What Is Colonization If Not Collective Generational Trauma?
I see my generational trauma play out in so covert many ways daily. There are probably a million more ways I don’t see it, but it still exists. But recently, I’ve been feeling the pain of it more, feeling the rage growing from it more. I have this deep sorrow about not knowing so much of my history, a deeper sorrow about how much of it has been lost.
I also feel regret that I speak the language of my colonizers better than I do my mother tongue; that as a dancer, I held western dances in higher standards than Indian ones, giving the latter up to pursue the former. And a thousand other small things. I don’t know what to do with that rage and grief. It’s just there.

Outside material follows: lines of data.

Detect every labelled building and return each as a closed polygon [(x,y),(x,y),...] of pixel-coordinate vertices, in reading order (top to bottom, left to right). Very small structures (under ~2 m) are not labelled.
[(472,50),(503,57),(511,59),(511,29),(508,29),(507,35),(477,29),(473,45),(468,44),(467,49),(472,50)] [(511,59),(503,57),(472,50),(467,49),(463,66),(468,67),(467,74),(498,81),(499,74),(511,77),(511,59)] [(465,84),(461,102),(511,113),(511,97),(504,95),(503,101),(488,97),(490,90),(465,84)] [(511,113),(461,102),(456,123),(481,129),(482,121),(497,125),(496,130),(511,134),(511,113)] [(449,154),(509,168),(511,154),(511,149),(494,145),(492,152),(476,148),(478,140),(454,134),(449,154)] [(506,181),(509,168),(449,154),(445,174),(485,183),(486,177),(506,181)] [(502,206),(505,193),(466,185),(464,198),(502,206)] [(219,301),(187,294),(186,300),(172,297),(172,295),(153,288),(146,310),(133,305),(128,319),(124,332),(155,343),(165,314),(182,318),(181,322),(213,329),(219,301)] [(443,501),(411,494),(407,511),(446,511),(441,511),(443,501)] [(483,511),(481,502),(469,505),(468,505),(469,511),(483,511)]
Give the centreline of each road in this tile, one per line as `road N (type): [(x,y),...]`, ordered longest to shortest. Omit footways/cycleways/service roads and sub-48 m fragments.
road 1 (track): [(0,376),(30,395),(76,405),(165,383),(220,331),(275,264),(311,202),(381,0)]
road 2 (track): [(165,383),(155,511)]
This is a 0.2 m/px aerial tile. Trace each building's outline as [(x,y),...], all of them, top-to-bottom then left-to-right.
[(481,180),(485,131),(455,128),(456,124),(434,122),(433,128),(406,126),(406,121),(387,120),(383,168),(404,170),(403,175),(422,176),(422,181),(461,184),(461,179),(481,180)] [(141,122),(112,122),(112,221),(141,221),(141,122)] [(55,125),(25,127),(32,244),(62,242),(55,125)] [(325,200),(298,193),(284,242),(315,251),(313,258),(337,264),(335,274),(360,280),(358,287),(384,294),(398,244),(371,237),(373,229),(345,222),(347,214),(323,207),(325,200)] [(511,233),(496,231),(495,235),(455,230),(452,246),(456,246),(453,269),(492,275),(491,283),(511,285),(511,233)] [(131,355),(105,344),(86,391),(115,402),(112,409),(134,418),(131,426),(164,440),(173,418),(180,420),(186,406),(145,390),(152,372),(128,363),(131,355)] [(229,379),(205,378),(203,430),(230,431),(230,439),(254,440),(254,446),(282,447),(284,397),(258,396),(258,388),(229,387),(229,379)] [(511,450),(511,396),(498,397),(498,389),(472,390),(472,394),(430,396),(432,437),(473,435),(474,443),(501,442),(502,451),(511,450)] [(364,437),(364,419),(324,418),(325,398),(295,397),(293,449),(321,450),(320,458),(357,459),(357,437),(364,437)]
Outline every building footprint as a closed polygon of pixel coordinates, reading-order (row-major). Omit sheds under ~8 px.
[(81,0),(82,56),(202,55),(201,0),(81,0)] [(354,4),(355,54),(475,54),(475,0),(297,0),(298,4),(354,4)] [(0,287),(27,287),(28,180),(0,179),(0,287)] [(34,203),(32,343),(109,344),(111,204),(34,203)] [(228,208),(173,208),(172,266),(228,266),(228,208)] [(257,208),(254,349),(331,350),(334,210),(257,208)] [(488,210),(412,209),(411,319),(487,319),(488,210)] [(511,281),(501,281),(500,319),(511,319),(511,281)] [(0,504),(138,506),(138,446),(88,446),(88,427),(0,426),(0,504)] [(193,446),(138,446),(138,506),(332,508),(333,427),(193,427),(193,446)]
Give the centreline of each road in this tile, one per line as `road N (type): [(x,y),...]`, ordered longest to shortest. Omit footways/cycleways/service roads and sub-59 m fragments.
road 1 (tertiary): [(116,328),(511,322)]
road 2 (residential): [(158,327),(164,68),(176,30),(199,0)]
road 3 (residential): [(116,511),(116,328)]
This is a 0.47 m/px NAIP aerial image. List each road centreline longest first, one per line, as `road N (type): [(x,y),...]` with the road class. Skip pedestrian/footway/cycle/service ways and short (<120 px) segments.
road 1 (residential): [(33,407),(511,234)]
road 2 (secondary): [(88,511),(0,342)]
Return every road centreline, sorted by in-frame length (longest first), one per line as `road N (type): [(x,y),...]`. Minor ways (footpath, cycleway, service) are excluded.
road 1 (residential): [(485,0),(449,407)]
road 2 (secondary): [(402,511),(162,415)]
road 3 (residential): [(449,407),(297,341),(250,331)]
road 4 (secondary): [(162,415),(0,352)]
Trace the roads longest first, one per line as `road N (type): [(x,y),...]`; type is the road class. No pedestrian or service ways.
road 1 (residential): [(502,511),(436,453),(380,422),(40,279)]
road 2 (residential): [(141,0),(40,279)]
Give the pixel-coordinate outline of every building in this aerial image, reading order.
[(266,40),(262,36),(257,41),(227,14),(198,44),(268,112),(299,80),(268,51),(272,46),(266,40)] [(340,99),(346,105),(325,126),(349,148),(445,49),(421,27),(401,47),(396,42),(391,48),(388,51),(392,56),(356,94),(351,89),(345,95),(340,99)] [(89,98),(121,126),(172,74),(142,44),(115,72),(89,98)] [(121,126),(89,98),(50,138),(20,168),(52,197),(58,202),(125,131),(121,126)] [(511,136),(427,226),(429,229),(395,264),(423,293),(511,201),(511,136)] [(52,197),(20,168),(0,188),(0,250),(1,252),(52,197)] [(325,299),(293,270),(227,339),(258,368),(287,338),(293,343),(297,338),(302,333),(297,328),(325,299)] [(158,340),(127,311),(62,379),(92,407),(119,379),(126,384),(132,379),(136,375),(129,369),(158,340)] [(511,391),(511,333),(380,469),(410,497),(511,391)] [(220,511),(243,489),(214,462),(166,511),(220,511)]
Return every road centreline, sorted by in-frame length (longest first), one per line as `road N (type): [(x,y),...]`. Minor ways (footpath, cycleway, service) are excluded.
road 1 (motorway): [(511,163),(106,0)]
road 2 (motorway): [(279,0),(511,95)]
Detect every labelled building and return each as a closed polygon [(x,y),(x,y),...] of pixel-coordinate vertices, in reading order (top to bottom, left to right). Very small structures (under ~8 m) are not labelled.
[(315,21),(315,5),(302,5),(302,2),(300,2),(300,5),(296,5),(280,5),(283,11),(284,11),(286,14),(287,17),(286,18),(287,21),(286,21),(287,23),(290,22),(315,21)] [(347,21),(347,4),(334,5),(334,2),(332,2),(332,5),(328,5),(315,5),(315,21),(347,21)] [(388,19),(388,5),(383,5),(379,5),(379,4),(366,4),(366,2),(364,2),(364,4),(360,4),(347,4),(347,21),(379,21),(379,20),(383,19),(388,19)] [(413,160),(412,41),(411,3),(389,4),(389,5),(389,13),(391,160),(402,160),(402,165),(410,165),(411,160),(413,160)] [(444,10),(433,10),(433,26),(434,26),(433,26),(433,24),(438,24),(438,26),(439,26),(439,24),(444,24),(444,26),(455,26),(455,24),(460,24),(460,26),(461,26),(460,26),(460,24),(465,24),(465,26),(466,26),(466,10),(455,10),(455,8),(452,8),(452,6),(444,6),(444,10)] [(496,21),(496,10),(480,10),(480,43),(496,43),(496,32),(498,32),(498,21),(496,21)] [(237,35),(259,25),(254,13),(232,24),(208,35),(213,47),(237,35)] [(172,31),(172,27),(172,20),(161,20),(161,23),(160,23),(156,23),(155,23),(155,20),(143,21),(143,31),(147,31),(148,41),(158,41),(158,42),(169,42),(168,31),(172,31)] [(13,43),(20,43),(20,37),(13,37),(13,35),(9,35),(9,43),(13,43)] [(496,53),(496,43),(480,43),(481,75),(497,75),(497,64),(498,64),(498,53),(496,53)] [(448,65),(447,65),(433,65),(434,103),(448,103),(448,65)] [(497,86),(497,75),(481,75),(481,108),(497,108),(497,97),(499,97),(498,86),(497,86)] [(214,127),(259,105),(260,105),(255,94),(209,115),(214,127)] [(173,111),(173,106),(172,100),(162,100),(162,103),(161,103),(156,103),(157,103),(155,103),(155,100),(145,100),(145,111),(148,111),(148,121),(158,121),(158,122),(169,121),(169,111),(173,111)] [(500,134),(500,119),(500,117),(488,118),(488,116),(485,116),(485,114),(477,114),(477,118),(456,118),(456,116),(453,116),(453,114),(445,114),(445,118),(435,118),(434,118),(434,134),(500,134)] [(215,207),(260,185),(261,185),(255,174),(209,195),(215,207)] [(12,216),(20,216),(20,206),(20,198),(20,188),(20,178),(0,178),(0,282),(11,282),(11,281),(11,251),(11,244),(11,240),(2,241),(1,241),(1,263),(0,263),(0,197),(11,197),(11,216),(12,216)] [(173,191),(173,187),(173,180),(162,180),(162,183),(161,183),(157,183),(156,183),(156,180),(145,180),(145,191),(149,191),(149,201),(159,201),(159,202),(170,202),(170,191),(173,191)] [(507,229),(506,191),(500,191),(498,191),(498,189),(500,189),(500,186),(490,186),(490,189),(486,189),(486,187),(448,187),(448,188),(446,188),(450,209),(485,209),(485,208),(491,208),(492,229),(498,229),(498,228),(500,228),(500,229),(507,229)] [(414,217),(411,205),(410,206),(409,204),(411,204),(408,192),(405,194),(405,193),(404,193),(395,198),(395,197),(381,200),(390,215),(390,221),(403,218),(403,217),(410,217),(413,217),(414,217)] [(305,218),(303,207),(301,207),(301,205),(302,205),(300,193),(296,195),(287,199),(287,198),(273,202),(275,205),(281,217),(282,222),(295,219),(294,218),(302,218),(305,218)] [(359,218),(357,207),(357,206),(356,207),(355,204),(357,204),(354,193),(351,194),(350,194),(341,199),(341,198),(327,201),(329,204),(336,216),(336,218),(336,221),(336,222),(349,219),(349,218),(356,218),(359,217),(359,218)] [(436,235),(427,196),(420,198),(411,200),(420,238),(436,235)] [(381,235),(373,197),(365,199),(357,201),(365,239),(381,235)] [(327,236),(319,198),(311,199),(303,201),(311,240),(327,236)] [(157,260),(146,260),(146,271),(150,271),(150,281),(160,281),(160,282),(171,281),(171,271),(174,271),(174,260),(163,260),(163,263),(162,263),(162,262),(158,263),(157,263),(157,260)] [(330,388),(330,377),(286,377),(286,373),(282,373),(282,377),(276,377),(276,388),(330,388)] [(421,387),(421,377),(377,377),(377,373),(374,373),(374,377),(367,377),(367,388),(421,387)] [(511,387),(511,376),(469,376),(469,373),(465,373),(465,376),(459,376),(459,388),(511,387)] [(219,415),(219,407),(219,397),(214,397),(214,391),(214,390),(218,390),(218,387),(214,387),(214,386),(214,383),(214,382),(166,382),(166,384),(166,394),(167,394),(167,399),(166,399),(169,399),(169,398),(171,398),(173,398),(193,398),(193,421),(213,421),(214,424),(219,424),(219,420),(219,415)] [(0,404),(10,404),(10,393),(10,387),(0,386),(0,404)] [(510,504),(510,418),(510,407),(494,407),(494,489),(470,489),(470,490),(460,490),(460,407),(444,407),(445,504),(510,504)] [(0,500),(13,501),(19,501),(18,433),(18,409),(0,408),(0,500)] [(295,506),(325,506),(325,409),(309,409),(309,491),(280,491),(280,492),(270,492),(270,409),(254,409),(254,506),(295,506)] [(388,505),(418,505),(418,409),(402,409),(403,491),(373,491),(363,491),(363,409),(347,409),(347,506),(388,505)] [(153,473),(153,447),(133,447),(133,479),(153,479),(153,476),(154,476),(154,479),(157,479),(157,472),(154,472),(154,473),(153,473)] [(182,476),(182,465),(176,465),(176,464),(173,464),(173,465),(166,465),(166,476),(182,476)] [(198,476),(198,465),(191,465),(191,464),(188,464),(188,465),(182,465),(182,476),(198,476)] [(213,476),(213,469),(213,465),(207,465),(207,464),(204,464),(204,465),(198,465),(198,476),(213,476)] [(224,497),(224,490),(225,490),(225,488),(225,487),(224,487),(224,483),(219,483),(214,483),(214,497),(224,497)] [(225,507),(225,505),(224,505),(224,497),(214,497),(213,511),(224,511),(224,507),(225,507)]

I wonder how we would have been if we hadn’t been colonized at all, without all this generational trauma suffocating us. Would we have been leading the charge to make these ‘developed’ countries, these white countries more accepting and inclusive?
To be more colourful, opening their eyes to what humanity could look like if only they weren’t trying so hard to enforce a single norm onto everyone? Would we be teaching them how to be better, rather just falling to the 200+ years of training we got in believing that white people are better than us?
I wonder how I would have been if I had grown up in an India which at least remembered its roots. What would my gender have looked like? My sexuality? My relationships with other Indians, with people of different ethnicities? I also wonder about how who I am today would have been treated in an India which remembered its roots. How would it be different? How much more open would I be and with whom?
What would we look like if we were to start acknowledging our collective generational trauma? Would families be more accepting of their queer or trans children if they were to realize that the society which shuns them is who’ve forgotten their roots, not those children? What would India and Indians look like in a world where we work through our collective generational trauma?